I've been down with the world's most evil cold for the last few days. It started on Friday but got so bad last night, I just laid in bed shaking with fever. I could feel every contour of my body under the covers, the same way when you get a chill you can feel every hair on your head standing up. Ick. It was terrible. After I finally got to sleep, I woke up a few hours later drenched in sweat. Double ick. So today I've been lying around napping and watching hours of Mythbusters. Eli went out and bought me various cold medicines, fruit popsicles, and The Princess Bride on DVD. Apparently to make up for the fact that when I groaned, "I think I'm gonna croak," last night, his response was "I wish you would." And then he refused to sleep in bed with me and took to the couch instead because I was "getting germs everywhere."
He has been nice today about taking care of Eliot so that I can rest, though, and I guess we're going to watch some Super Bowl commercials and then The Princess Bride.
It's storming outside--lightning and thunder, the whole bit. So weird for February. Anybody still not believe in global climate change??? Triple ick.

2.01.2008

Just another Friday at the office.


Oh, go on and shut your channel already.

One of my favorite scrapbooking blogs has posted on it today a quote from Martha Graham that I found particularly inspiring:


There is a vitality, a life-force, an energy, a quickening that is translated through you into action, and because there is only one of you in all of time this expression is unique and if you block it, it will never exist through any other medium and be lost.

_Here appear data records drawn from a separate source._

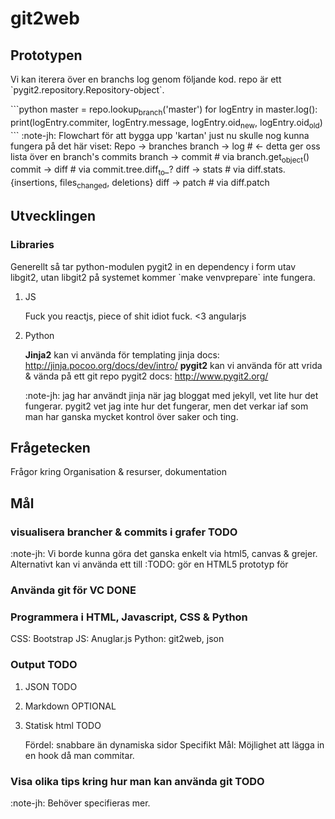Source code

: #+AUTHOR: Jonatan Haltorp
#+AUTHOR: Jonathan Erlandsson

* git2web

** Prototypen
   Vi kan iterera över en branchs log genom följande kod. repo är ett
   `pygit2.repository.Repository-object`.

   ```python
master = repo.lookup_branch('master')
for logEntry in master.log():
    print(logEntry.commiter, logEntry.message, logEntry.oid_new, logEntry.oid_old)
   ```
   :note-jh: Flowchart för att bygga upp 'kartan' just nu skulle nog kunna
   fungera på det här viset:
   Repo -> branches
   branch -> log # <- detta ger oss lista över en branch's commits
   branch -> commit # via branch.get_object()
   commit -> diff # via commit.tree.diff_to_?
   diff -> stats # via diff.stats.{insertions, files_changed, deletions}
   diff -> patch # via diff.patch
   

** Utvecklingen
*** Libraries
    Generellt så tar python-modulen pygit2 in en dependency i form utav
    libgit2, utan libgit2 på systemet kommer `make venvprepare` inte fungera.
**** JS
     Fuck you reactjs, piece of shit idiot fuck.
     <3 angularjs
**** Python
     *Jinja2* kan vi använda för templating
     jinja docs: http://jinja.pocoo.org/docs/dev/intro/
     *pygit2* kan vi använda för att vrida & vända på ett git repo
     pygit2 docs: http://www.pygit2.org/

     :note-jh: jag har användt jinja när jag bloggat med jekyll, vet
     lite hur det fungerar. pygit2 vet jag inte hur det fungerar, men 
     det verkar iaf som man har ganska mycket kontrol över saker och ting.
     
** Frågetecken
    Frågor kring Organisation & resurser, dokumentation
** Mål

*** visualisera brancher & commits i grafer :TODO:
    :note-jh: Vi borde kunna göra det ganska enkelt via
    html5, canvas & grejer. Alternativt kan vi använda
    ett till 
    :TODO: gör en HTML5 prototyp för 
    
*** Använda git för VC :DONE:
*** Programmera i HTML, Javascript, CSS & Python
     CSS:  Bootstrap
     JS:   Anuglar.js
     Python: git2web, json 

*** Output :TODO:
**** JSON :TODO:
**** Markdown :OPTIONAL:
**** Statisk html :TODO:
     Fördel: snabbare än dynamiska sidor
     Specifikt Mål: Möjlighet att lägga in en hook då man commitar.
         
*** Visa olika tips kring hur man kan använda git :TODO: 
    :note-jh: Behöver specifieras mer.
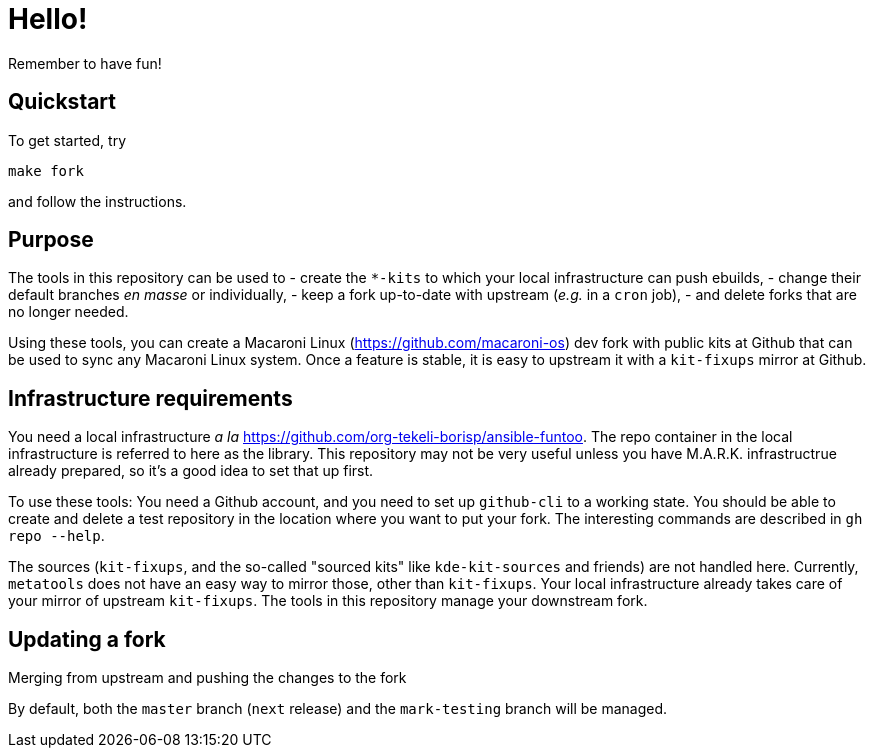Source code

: = Hello!

Remember to have fun!

== Quickstart

To get started, try

```
make fork
```

and follow the instructions.


== Purpose

The tools in this repository can be used to
  - create the `*-kits` to which your local infrastructure can push ebuilds,
  - change their default branches _en masse_ or individually,
  - keep a fork up-to-date with upstream (_e.g._ in a `cron` job),
  - and delete forks that are no longer needed.

Using these tools, you can create a Macaroni Linux
(https://github.com/macaroni-os) dev fork with public kits at Github that can
be used to sync any Macaroni Linux system.  Once a feature is stable, it is
easy to upstream it with a `kit-fixups` mirror at Github.

== Infrastructure requirements

You need a local infrastructure _a la_
https://github.com/org-tekeli-borisp/ansible-funtoo.  The repo container in
the local infrastructure is referred to here as the library.  This repository
may not be very useful unless you have M.A.R.K. infrastructrue already
prepared, so it's a good idea to set that up first.

To use these tools:  You need a Github account, and you need to set up
`github-cli` to a working state.  You should be able to create and delete a
test repository in the location where you want to put your fork.  The
interesting commands are described in `gh repo --help`.

The sources (`kit-fixups`, and the so-called "sourced kits" like
`kde-kit-sources` and friends) are not handled here.  Currently, `metatools`
does not have an easy way to mirror those, other than `kit-fixups`.  Your
local infrastructure already takes care of your mirror of upstream
`kit-fixups`.  The tools in this repository manage your downstream fork.


== Updating a fork

.Merging from upstream and pushing the changes to the fork
By default, both the `master` branch (`next` release) and the `mark-testing`
branch will be managed.  
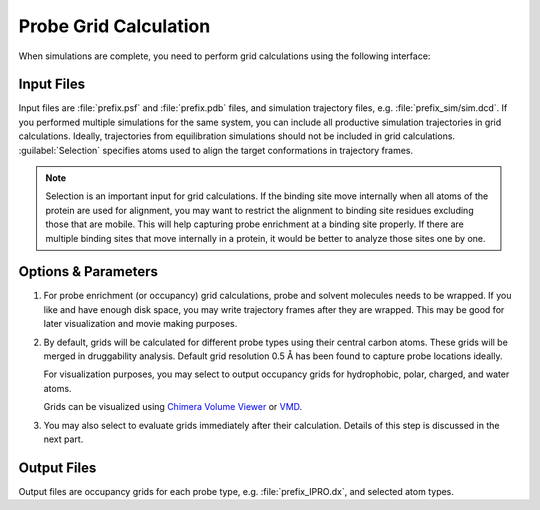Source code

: .. _grids:

Probe Grid Calculation
======================

When simulations are complete, you need to perform grid calculations using
the following interface:

.. figure:: _static/gui_grids.png
   :scale: 80%


Input Files
-----------

Input files are :file:`prefix.psf` and :file:`prefix.pdb` files,
and simulation trajectory files, e.g. :file:`prefix_sim/sim.dcd`.
If you performed multiple simulations for the same system, you can
include all productive simulation trajectories in grid calculations.
Ideally, trajectories from equilibration simulations should not be
included in grid calculations. :guilabel:`Selection` specifies atoms
used to align the target conformations in trajectory frames.


.. note:: Selection is an important input for grid calculations.
   If the binding site move internally when all atoms of the protein
   are used for alignment, you may want to restrict the alignment to
   binding site residues excluding those that are mobile. This will
   help capturing probe enrichment at a binding site properly.
   If there are multiple binding sites that move internally in a protein,
   it would be better to analyze those sites one by one.


Options & Parameters
--------------------

1. For probe enrichment (or occupancy) grid calculations, probe and solvent
   molecules needs to be wrapped. If you like and have enough disk space,
   you may write trajectory frames after they are wrapped. This may be
   good for later visualization and movie making purposes.

2. By default, grids will be calculated for different probe types using their
   central carbon atoms. These grids will be merged in druggability analysis.
   Default grid resolution 0.5 Å has been found to capture probe locations
   ideally.

   For visualization purposes, you may select to output occupancy grids for
   hydrophobic, polar, charged, and water atoms.

   Grids can be visualized using `Chimera Volume Viewer`_ or `VMD`_.

3. You may also select to evaluate grids immediately after their calculation.
   Details of this step is discussed in the next part.


Output Files
------------

Output files are occupancy grids for each probe type, e.g.
:file:`prefix_IPRO.dx`, and selected atom types.


.. _Chimera Volume Viewer: http://www.cgl.ucsf.edu/chimera/docs/ContributedSoftware/volumeviewer/framevolumeviewer.html
.. _VMD: http://www.ks.uiuc.edu/Research/vmd/
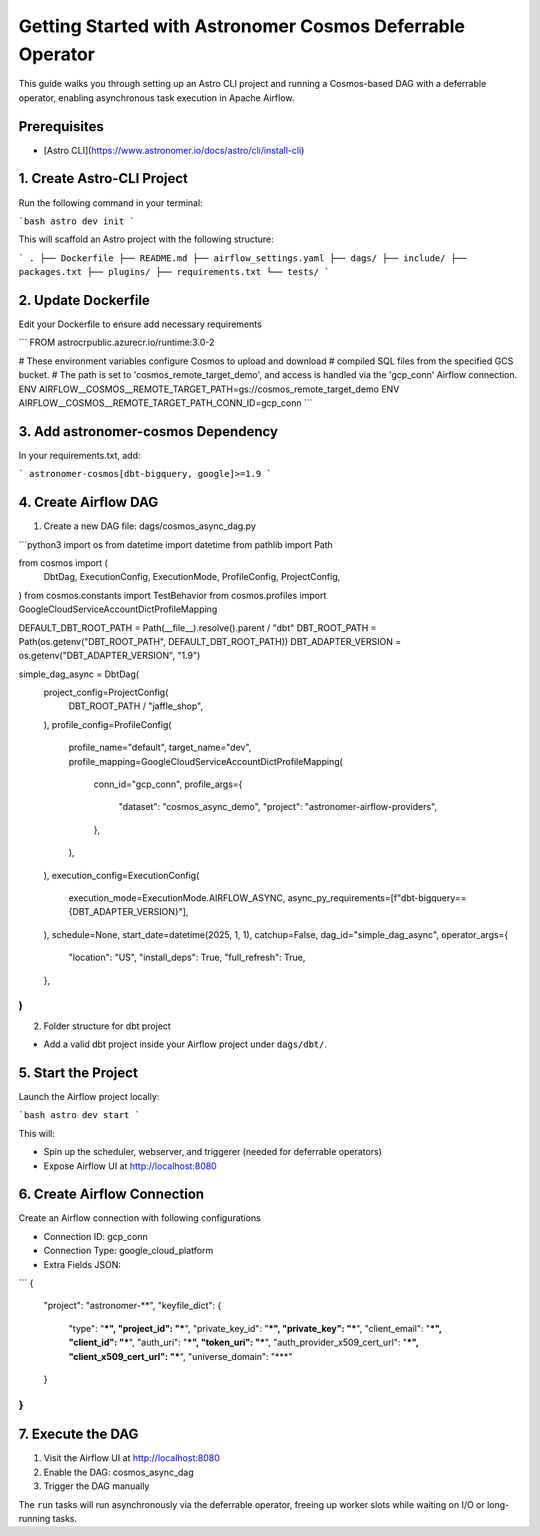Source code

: .. _async-execution-mode:

.. title:: Getting Started with Astronomer Cosmos Deferrable Operator

Getting Started with Astronomer Cosmos Deferrable Operator
==========================================================

This guide walks you through setting up an Astro CLI project and running a Cosmos-based DAG with a deferrable operator, enabling asynchronous task execution in Apache Airflow.

Prerequisites
+++++++++++++

- [Astro CLI](https://www.astronomer.io/docs/astro/cli/install-cli)

1. Create Astro-CLI Project
+++++++++++++++++++++++++++

Run the following command in your terminal:

```bash
astro dev init
```

This will scaffold an Astro project with the following structure:

```
.
├── Dockerfile
├── README.md
├── airflow_settings.yaml
├── dags/
├── include/
├── packages.txt
├── plugins/
├── requirements.txt
└── tests/
```

2. Update Dockerfile
++++++++++++++++++++

Edit your Dockerfile to ensure add necessary requirements

```
FROM astrocrpublic.azurecr.io/runtime:3.0-2

# These environment variables configure Cosmos to upload and download
# compiled SQL files from the specified GCS bucket.
# The path is set to 'cosmos_remote_target_demo', and access is handled via the 'gcp_conn' Airflow connection.
ENV AIRFLOW__COSMOS__REMOTE_TARGET_PATH=gs://cosmos_remote_target_demo
ENV AIRFLOW__COSMOS__REMOTE_TARGET_PATH_CONN_ID=gcp_conn
```

3. Add astronomer-cosmos Dependency
+++++++++++++++++++++++++++++++++++

In your requirements.txt, add:

```
astronomer-cosmos[dbt-bigquery, google]>=1.9
```

4. Create Airflow DAG
+++++++++++++++++++++

1. Create a new DAG file: dags/cosmos_async_dag.py

```python3
import os
from datetime import datetime
from pathlib import Path

from cosmos import (
    DbtDag,
    ExecutionConfig,
    ExecutionMode,
    ProfileConfig,
    ProjectConfig,
)
from cosmos.constants import TestBehavior
from cosmos.profiles import GoogleCloudServiceAccountDictProfileMapping

DEFAULT_DBT_ROOT_PATH = Path(__file__).resolve().parent / "dbt"
DBT_ROOT_PATH = Path(os.getenv("DBT_ROOT_PATH", DEFAULT_DBT_ROOT_PATH))
DBT_ADAPTER_VERSION = os.getenv("DBT_ADAPTER_VERSION", "1.9")

simple_dag_async = DbtDag(
    project_config=ProjectConfig(
        DBT_ROOT_PATH / "jaffle_shop",
    ),
    profile_config=ProfileConfig(
        profile_name="default",
        target_name="dev",
        profile_mapping=GoogleCloudServiceAccountDictProfileMapping(
            conn_id="gcp_conn",
            profile_args={
                "dataset": "cosmos_async_demo",
                "project": "astronomer-airflow-providers",
            },
        ),
    ),
    execution_config=ExecutionConfig(
        execution_mode=ExecutionMode.AIRFLOW_ASYNC,
        async_py_requirements=[f"dbt-bigquery=={DBT_ADAPTER_VERSION}"],
    ),
    schedule=None,
    start_date=datetime(2025, 1, 1),
    catchup=False,
    dag_id="simple_dag_async",
    operator_args={
        "location": "US",
        "install_deps": True,
        "full_refresh": True,
    },
)
```

2. Folder structure for dbt project

- Add a valid dbt project inside your Airflow project under ``dags/dbt/``.


5. Start the Project
++++++++++++++++++++

Launch the Airflow project locally:

```bash
astro dev start
```

This will:

- Spin up the scheduler, webserver, and triggerer (needed for deferrable operators)
- Expose Airflow UI at http://localhost:8080

6. Create Airflow Connection
++++++++++++++++++++++++++++

Create an Airflow connection with following configurations

- Connection ID: gcp_conn
- Connection Type: google_cloud_platform
- Extra Fields JSON:
```
{
  "project": "astronomer-**",
  "keyfile_dict": {
    "type": "***",
    "project_id": "***",
    "private_key_id": "***",
    "private_key": "***",
    "client_email": "***",
    "client_id": "***",
    "auth_uri": "***",
    "token_uri": "***",
    "auth_provider_x509_cert_url": "***",
    "client_x509_cert_url": "***",
    "universe_domain": "***"
  }
}
```

7. Execute the DAG
++++++++++++++++++

1. Visit the Airflow UI at http://localhost:8080
2. Enable the DAG: cosmos_async_dag
3. Trigger the DAG manually

The ``run`` tasks will run asynchronously via the deferrable operator, freeing up worker slots while waiting on I/O or long-running tasks.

The world will not have it! It is not your business to determine how good it is nor how it compares with other expressions. It is your business to keep it yours clearly and directly, to keep the channel open.


So often I end up quitting on something because it isn't THE BEST, it isn't PERFECT. I like this idea that not only should I give myself permission to create and express myself, but in some way I actually have an obligation to do so. Seriously. It's for the benefit of THE WORLD. Then again, I often come across "expressions" of others whose business needs to be to shut their channel already. Shut it! Just shut it!

Anywho...just something I'm thinking about today.